§ About this task
Reproduce every entry below line for line, character for character. Omit the pictures from your output.

(Stored data entries)

------------------------------

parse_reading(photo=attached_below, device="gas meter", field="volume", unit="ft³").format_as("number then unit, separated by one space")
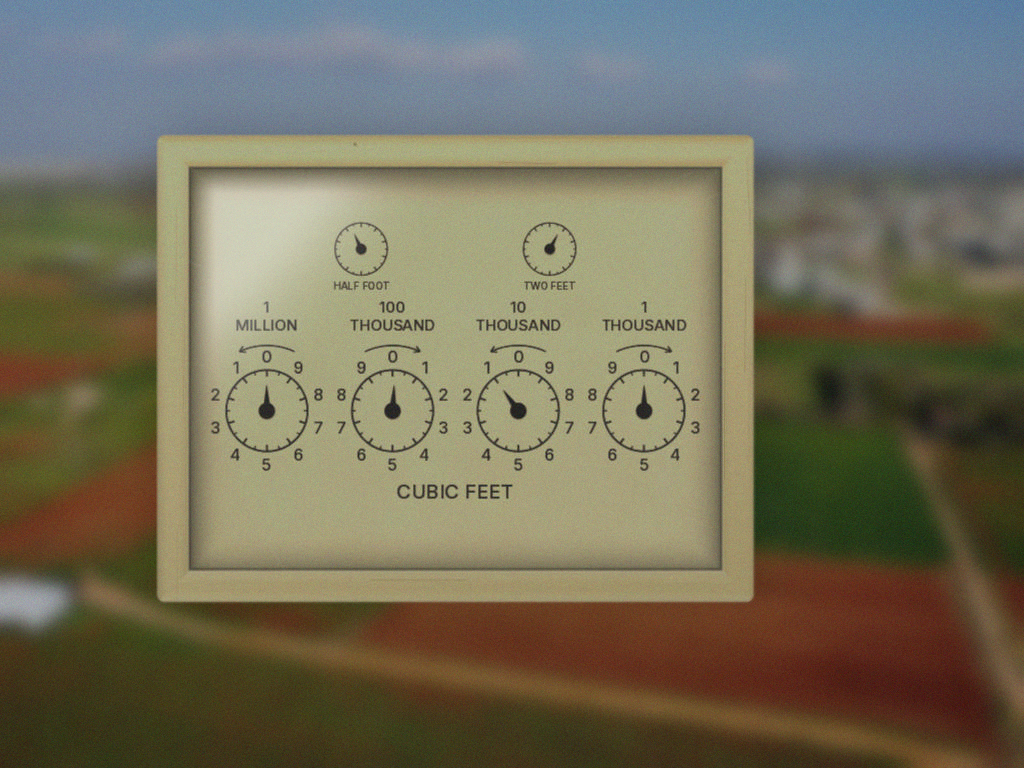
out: 1000 ft³
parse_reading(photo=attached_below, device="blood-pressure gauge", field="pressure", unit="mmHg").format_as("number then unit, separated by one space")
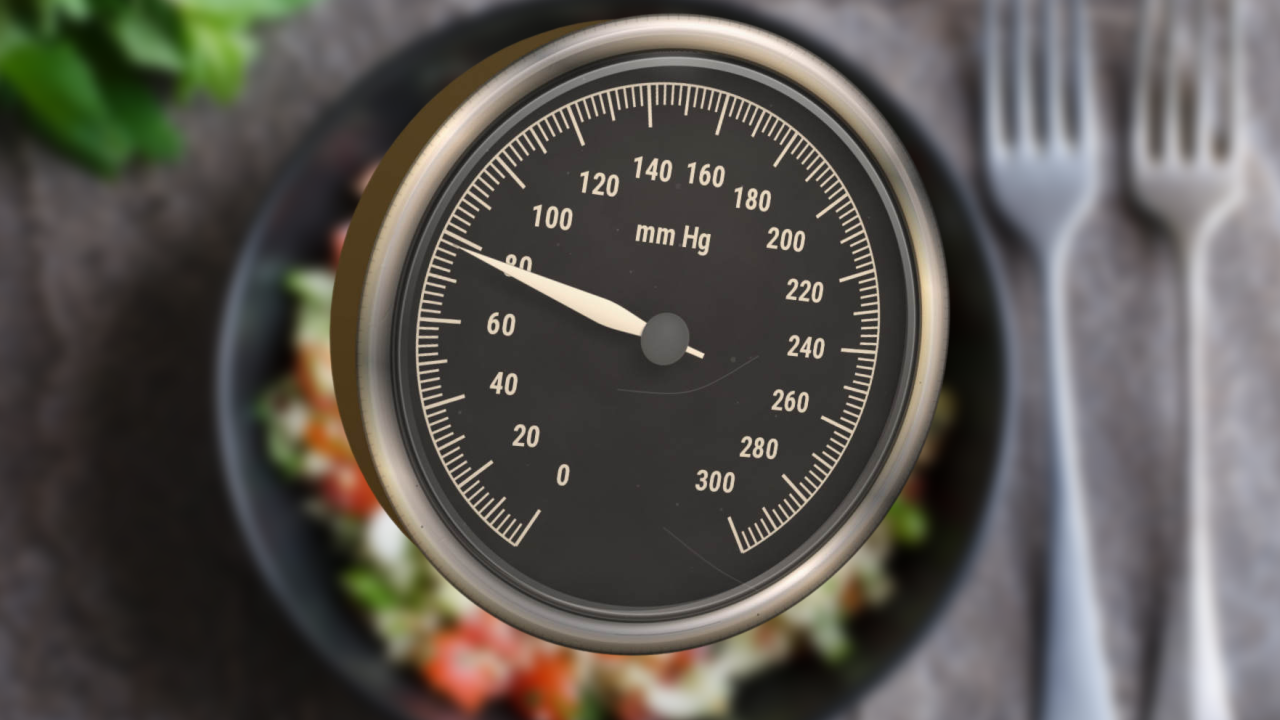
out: 78 mmHg
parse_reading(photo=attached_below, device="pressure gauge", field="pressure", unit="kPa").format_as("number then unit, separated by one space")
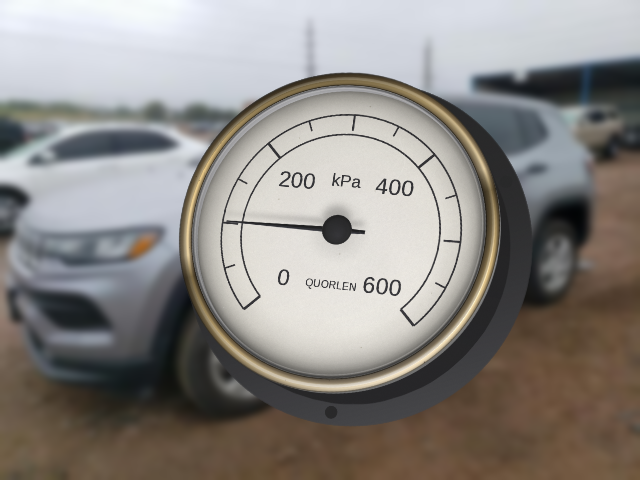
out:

------------------------------

§ Answer to this exercise
parse_reading(photo=attached_below, device="gas meter", field="volume", unit="ft³").format_as("number then unit, separated by one space")
out: 1000 ft³
parse_reading(photo=attached_below, device="blood-pressure gauge", field="pressure", unit="mmHg").format_as("number then unit, separated by one space")
out: 78 mmHg
parse_reading(photo=attached_below, device="pressure gauge", field="pressure", unit="kPa").format_as("number then unit, separated by one space")
out:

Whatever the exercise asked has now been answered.